Lundi 21 septembre, cinq ans après les faits, le tribunal militaire de Yaoundé a condamné cing militaires à des peines d’emprisonnement pour « assassinat ». Le gouvernement avait d’abord nié l’implication de son armée, avant de faire arrêter sept suspects. Tous avaient plaidé non coupable mais seulement deux ont été acquittés.
Le drame s’était déroulé en 2015 dans la localité de Zeleved, dans l’Extrême-Nord du Cameroun, où le groupe jihadiste nigérian Boko Haram et une branche dissidente multiplient les attaques meurtrières ces dernières années contre les civils et l’armée.
Lorsque la vidéo était devenue virale sur les réseaux sociaux en 2018, le pouvoir du président Paul Biya, à la tête du Cameroun depuis 1982, ainsi que l’armée avaient fermement nié l’implication de leurs soldats, parlant de « fake-news » et d' »horrible trucage ». Mais il s’était rétracté en août 2018, annonçant l’arrestation de sept militaires.
Lundi 21 septembre, le tribunal militaire de Yaoundé a prononcé son verdict après de très nombreux ajournements du procès.
Trois militaires, Ciriaque Hilaire Bytlaya, Jean Tchanga et Barnabas Donossou, ont été reconnu « coupables des faits de coaction d’assassinat », avant d’être condamnés chacun à 10 ans de prison ferme.
La même peine a été infligée au capitaine Étienne Fabassou, chef des accusés au moment des faits, reconnu coupable de « complicité d’assassinat ».
Un cinquième militaire, Ghislain Ntienche, a, pour sa part, écopé de deux ans de prison ferme pour « violation de consignes » dans le cadre de la même affaire.
L’avocat du capitaine Fabassou a déjà annoncé qu’il comptait faire appel. Selon lui, la procédure judiciaire n’a pas été suivie car « de l’enquête à la phase de jugement en passant par l’information judiciaire, les ayants-droits des victimes n’ont jamais comparu et n’ont pas été entendus ».
Les attaques dans l’Extrême-Nord sont le fait de Boko Haram ou de l’Iswap (le groupe État islamique en Afrique de l’Ouest, selon son acronyme en anglais), qui multiplient, ces dernières années, les assauts très meurtriers visant les militaires et les civils dans cette région du Cameroun comme dans les régions limitrophes du Nigeria, du Tchad et du Niger, sur le pourtour du lac Tchad.
Les organisations internationales de défense des droits humain dénoncent également régulièrement des exactions et crimes commis contre des civils par les forces de sécurité au Cameroun, dans l’Extrême-Nord mais aussi dans les deux régions du Nord-Ouest et du Sud-Ouest.
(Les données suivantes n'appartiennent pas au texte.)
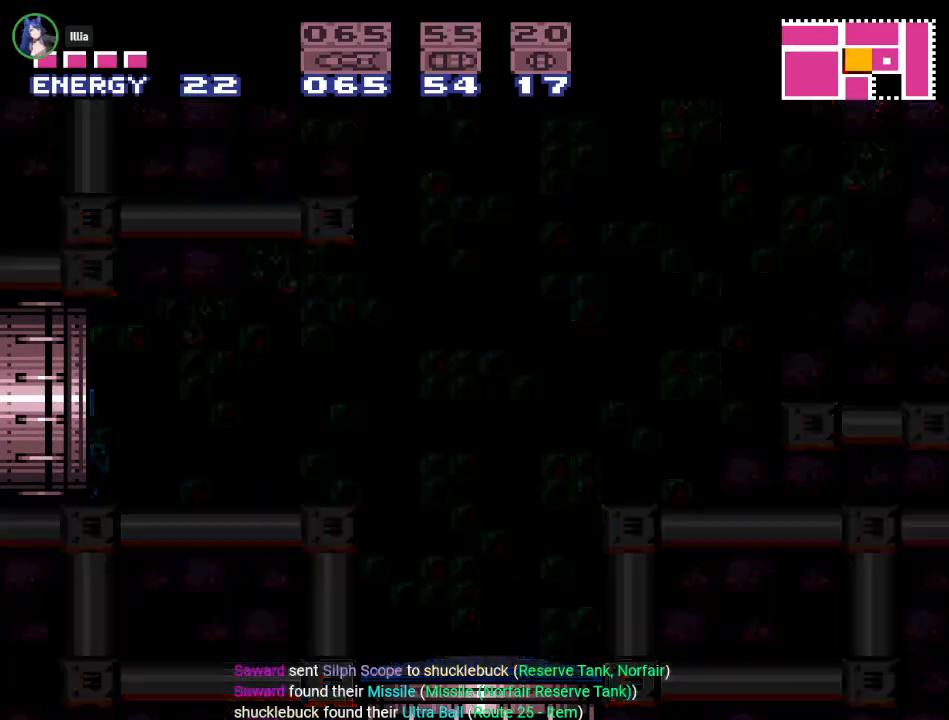
{"buttons": ["DPAD_LEFT"], "events": []}
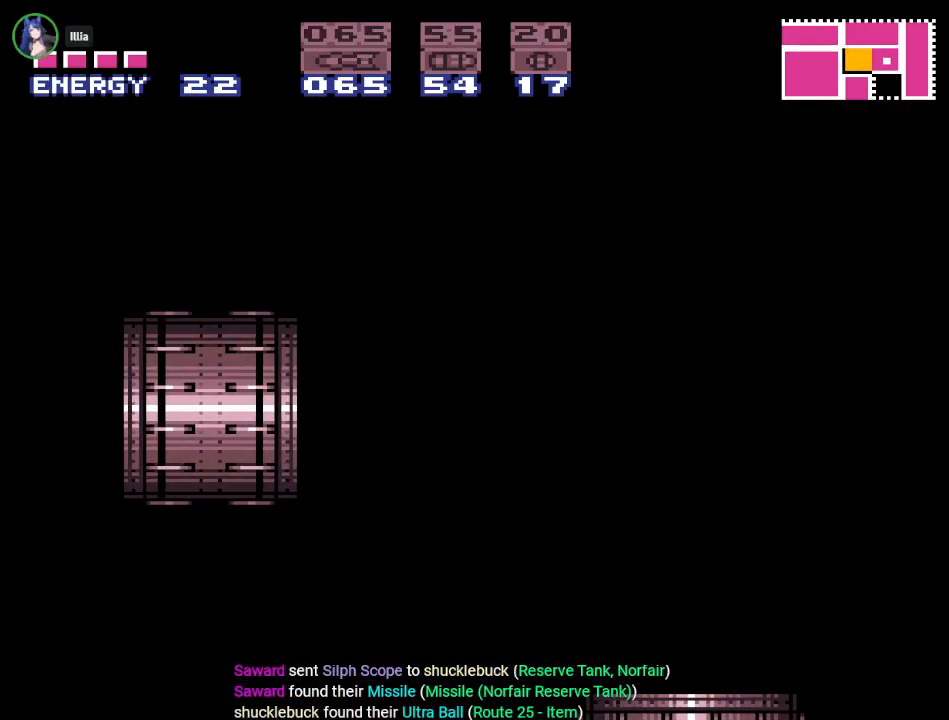
{"buttons": ["DPAD_LEFT"], "events": []}
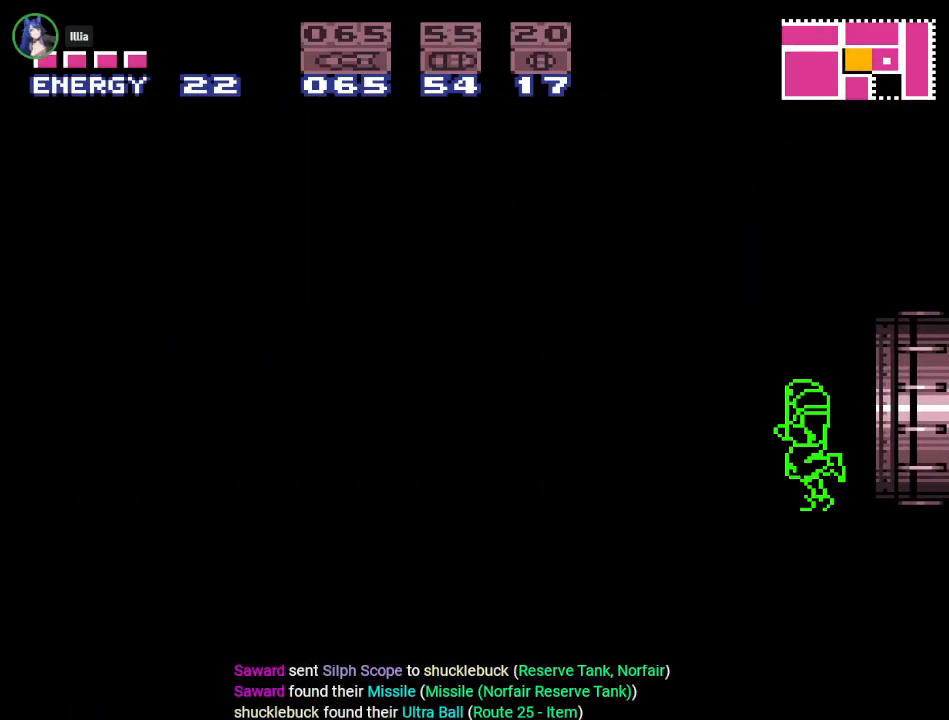
{"buttons": ["Y", "DPAD_LEFT"], "events": [[500, "Y", "down"]]}
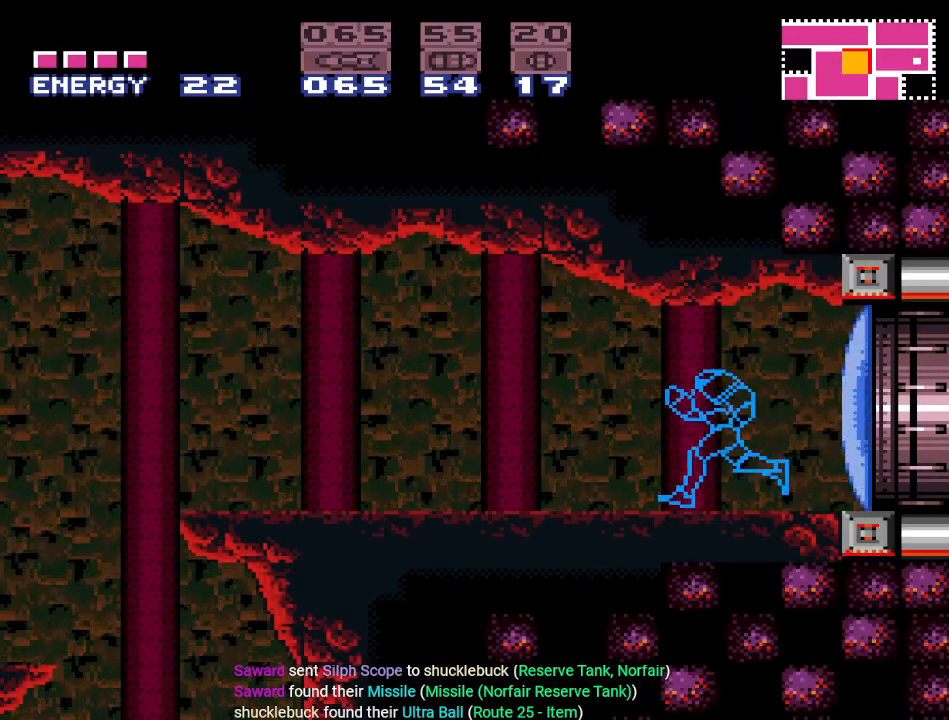
{"buttons": ["B", "Y", "DPAD_LEFT"], "events": [[451, "B", "down"]]}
Dans ces deux régions à majorité anglophone, l’armée affronte depuis trois ans des groupes indépendantistes armés.
En février, trois militaires camerounais ont été inculpés de l' »assassinat » d’au moins 23 civils selon l’ONU, dont 10 enfants, dans un village des zones anglophones, Ngarbuh, un massacre qui avait déclenché un tollé international, contraignant le pouvoir à admettre la responsabilité de ses soldats, après l’avoir longtemps niée.